接着他报上了自己的姓名,名字有点长,但简称攀洞鸠。朱蔚婷在楚江城呆久了,一听就知道这人是个苗子。
攀洞鸠看着姜成焕:“看你斯斯文文的,也知道我?”
姜成焕笑道:“在下久居宜州,听闻杀大王天生异相,故而一见面就猜中了。”
攀洞鸠有点高兴:“不错,你有些聪明。”但他眼中忽然露出了狐疑之色,厉声道:“我听手下人说你功夫不错,你果真是个开铺子的?”
姜成焕笑道:“在下的家族在宜州经商已有几代,如松堂王家人人皆知,大王若是不信,派人一打听就知道了。”

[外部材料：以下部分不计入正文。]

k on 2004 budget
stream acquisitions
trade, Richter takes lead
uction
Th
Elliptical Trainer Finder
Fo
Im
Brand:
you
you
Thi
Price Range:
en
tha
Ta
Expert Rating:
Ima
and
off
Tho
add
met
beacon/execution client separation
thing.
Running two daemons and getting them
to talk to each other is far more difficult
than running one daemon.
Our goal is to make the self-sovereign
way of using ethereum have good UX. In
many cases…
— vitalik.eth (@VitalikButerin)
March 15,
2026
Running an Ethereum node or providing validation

攀洞鸠想了想,眼珠子一转咧嘴笑道:“很好,你很诚实。凡是耿直的人,本大王都不为难他,眼下就委屈你在我这寨子里先住上几天,待我兄弟们向你的家人借些银子使使,再做打算。”
姜成焕道:“多谢大王仁慈,我身上这块玉佩正是王家祖传之物,只要大王派人拿去给我的父兄看看,他们绝不会吝惜银子的。”
攀洞鸠听了,更是乐得合不拢嘴,连说:“好说好说”,把玉佩扯下拿在手里,眼睛都眯了起来。今日真是财神保佑,银子先不说了,这玉就真他娘的是块好玉!

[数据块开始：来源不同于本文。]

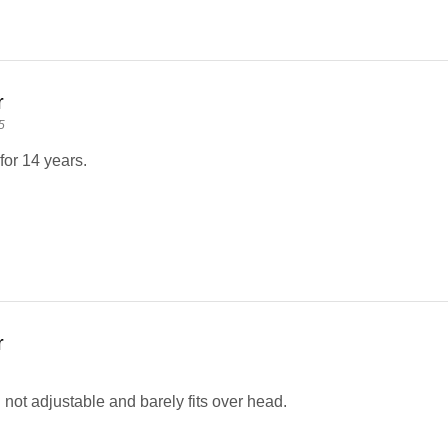
r
5
for 14 years.
r
 not adjustable and barely fits over head.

接着,他又乐呵呵地伸手一指:“那妞儿你走过来些,让我看看。”
朱蔚婷吓了一跳,但眼下不敢违抗,只好紧抿着嘴往旁边挪了一步。
攀洞鸠的嘴在慢慢张大,瞧着眼睛都直了,汉人的妞儿果然是标致啊,这脸蛋、这身段、这皮肤。。。咳,书读少了,该怎么说来着?反正就是还真没见过!
好半天他才回过神来,问道:“这小妞儿是你什么人?”
姜成焕面上立即闪过了紧张之色,不加思索答道:“正是拙荆。”
“哦?”攀洞鸠似乎很失望:“是你媳妇?”
“正是”姜成焕微笑道:“拙荆已有两个月身孕,在下这次是陪她回娘家探亲。”
什么?朱蔚婷简直不敢相信自己的耳朵,目瞪口呆地望着他。看眼前这个人平日里一副谨慎谦恭的模样,想不到一本正经地胡说八道起来,还一点不带脸红的。
可是话已说出口了,她也不便揭穿他,何况那丑陋的巨人盯着她不放的一双眼睛也确实讨厌。

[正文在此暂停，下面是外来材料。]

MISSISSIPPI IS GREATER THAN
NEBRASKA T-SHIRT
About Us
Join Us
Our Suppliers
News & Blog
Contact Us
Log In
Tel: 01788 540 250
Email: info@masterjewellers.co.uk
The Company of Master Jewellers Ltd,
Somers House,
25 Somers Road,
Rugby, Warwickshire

好在攀洞鸠似乎也累了,不耐烦地挥挥手就叫手下人把他二人带了下去,倒没有用粗,只是把绑在姜成焕手上的绳子换成了一副手镣。
事情到了这个地步,朱蔚婷不能不撅着嘴暗暗埋怨大哥,说好的来一瓶怎么变成了杀千虎?还说一切都安排好了,还说依计行事、绝无差错,这都是哪儿跟哪儿啊?